Aurelio Hurtado was a Mexican immigrant working at a Napa winery when he attended a speech by Cesar Chavez and became so inspired that he could barely contain himself. Back at work he told anyone who would listen about changes underway to improve conditions for farmworkers.

Gerald Cox was a catholic priest serving in Oakland in 1953 when he organized the first-ever house meeting for Cesar Chavez and found himself at the forefront of a powerful movement. By the 1960s, Cox was working in Santa Rosa and forming a life-changing association of his own.

Louis Flores was born to parents who worked the Bay Area shipyards. He served in the Navy, attended Fresno State University, and became an electrical engineer and then an attorney. As success came to him, Flores kept sight of his roots. He felt strongly about social justice for Latinos and stayed close to his fraternity brother George Ortiz, who felt the same way.

George Ortiz grew up in East Los Angeles as an exceptional athlete.
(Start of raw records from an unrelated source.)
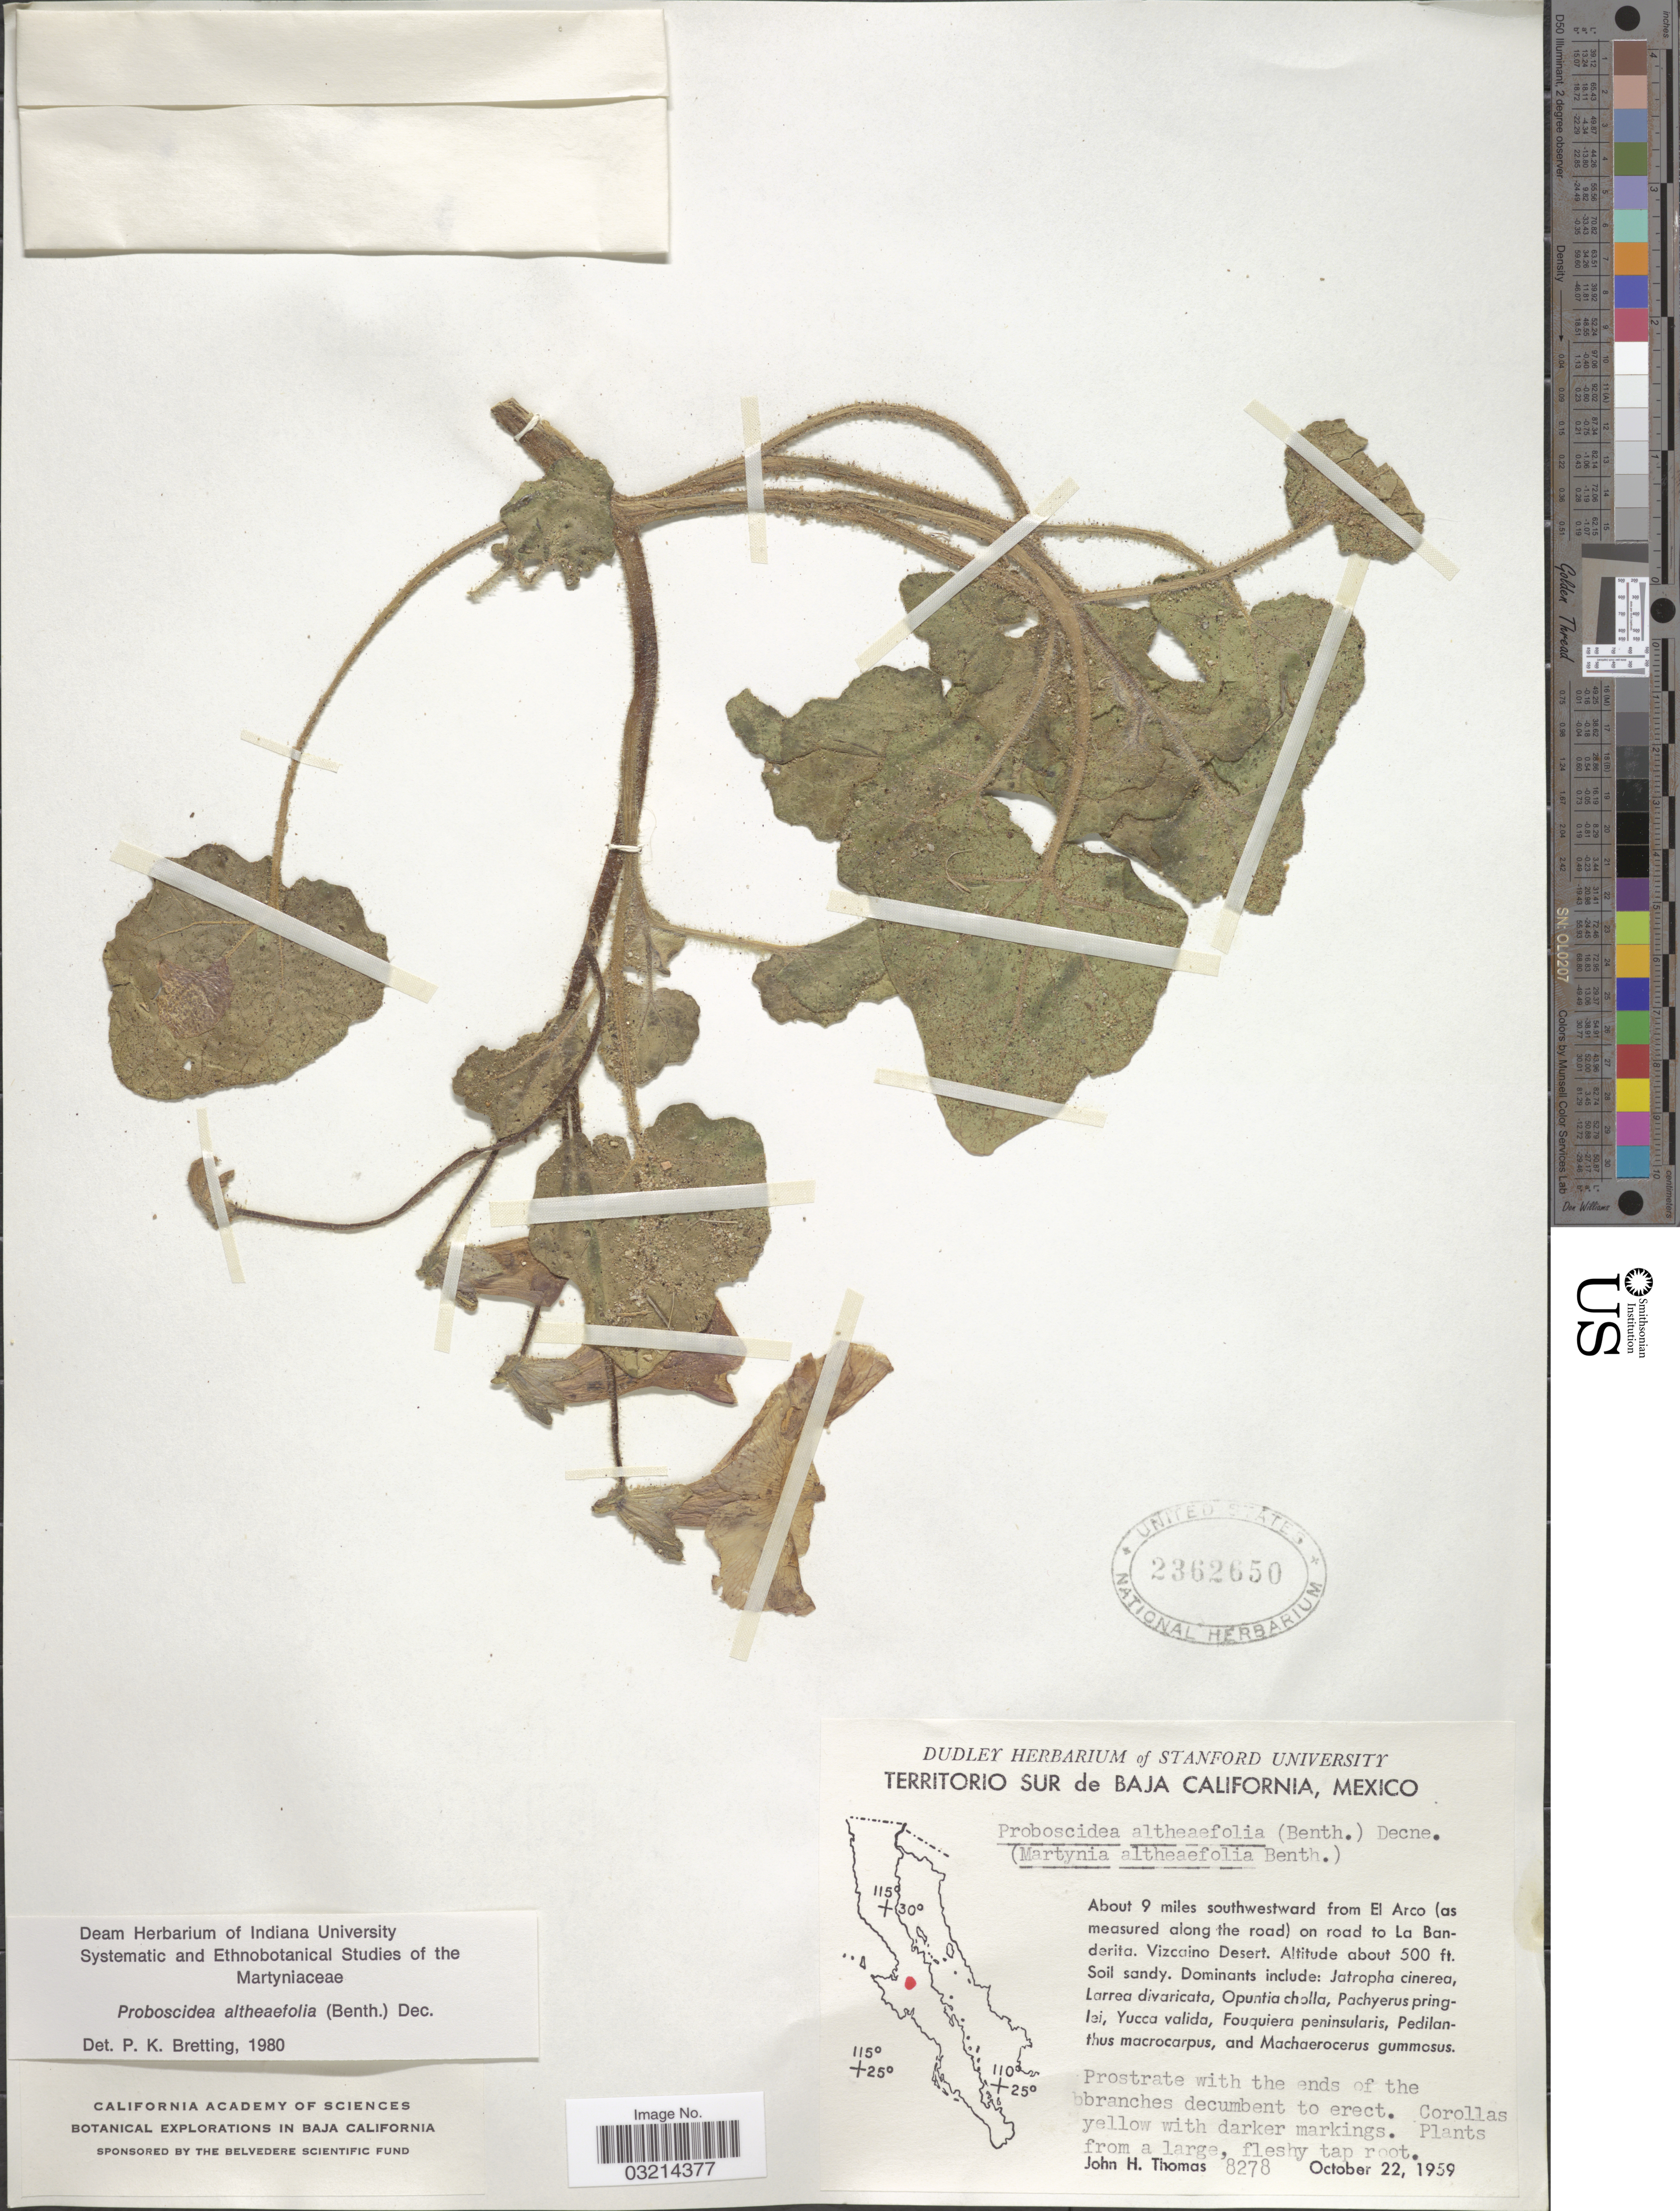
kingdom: Plantae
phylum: Tracheophyta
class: Magnoliopsida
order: Lamiales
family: Martyniaceae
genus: Proboscidea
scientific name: Proboscidea althaeifolia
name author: (Benth.) Decne.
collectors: J. H. Thomas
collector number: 8278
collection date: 1959-10-22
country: Mexico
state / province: Baja California Sur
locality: Territorio Sur de Baja California, About 9 miles southwestward from El Arco (as measured along the road) on road to La Banderita. Vizcaino Desert.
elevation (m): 152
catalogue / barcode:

He attended Fresno State University on a track scholarship, earned a degree in Social Science, and took a job as social worker in Sonoma County—where he met Aurelio Hurtado and Gerald Cox and reconnected with Lou Flores.

By 1967, the four men had formed a grassroots alliance and created a non-profit social service agency, first called North Bay Human Development Corporation and later California Human Development (CHD).

The efforts of CHD’s founding fathers—Aurelio Hurtado, Gerald Cox, Louis Flores, and George Ortiz—continue today through six divisions of service, giving 25,000 people a year in 31 northern California counties a hand up in pursuit of the American Dream.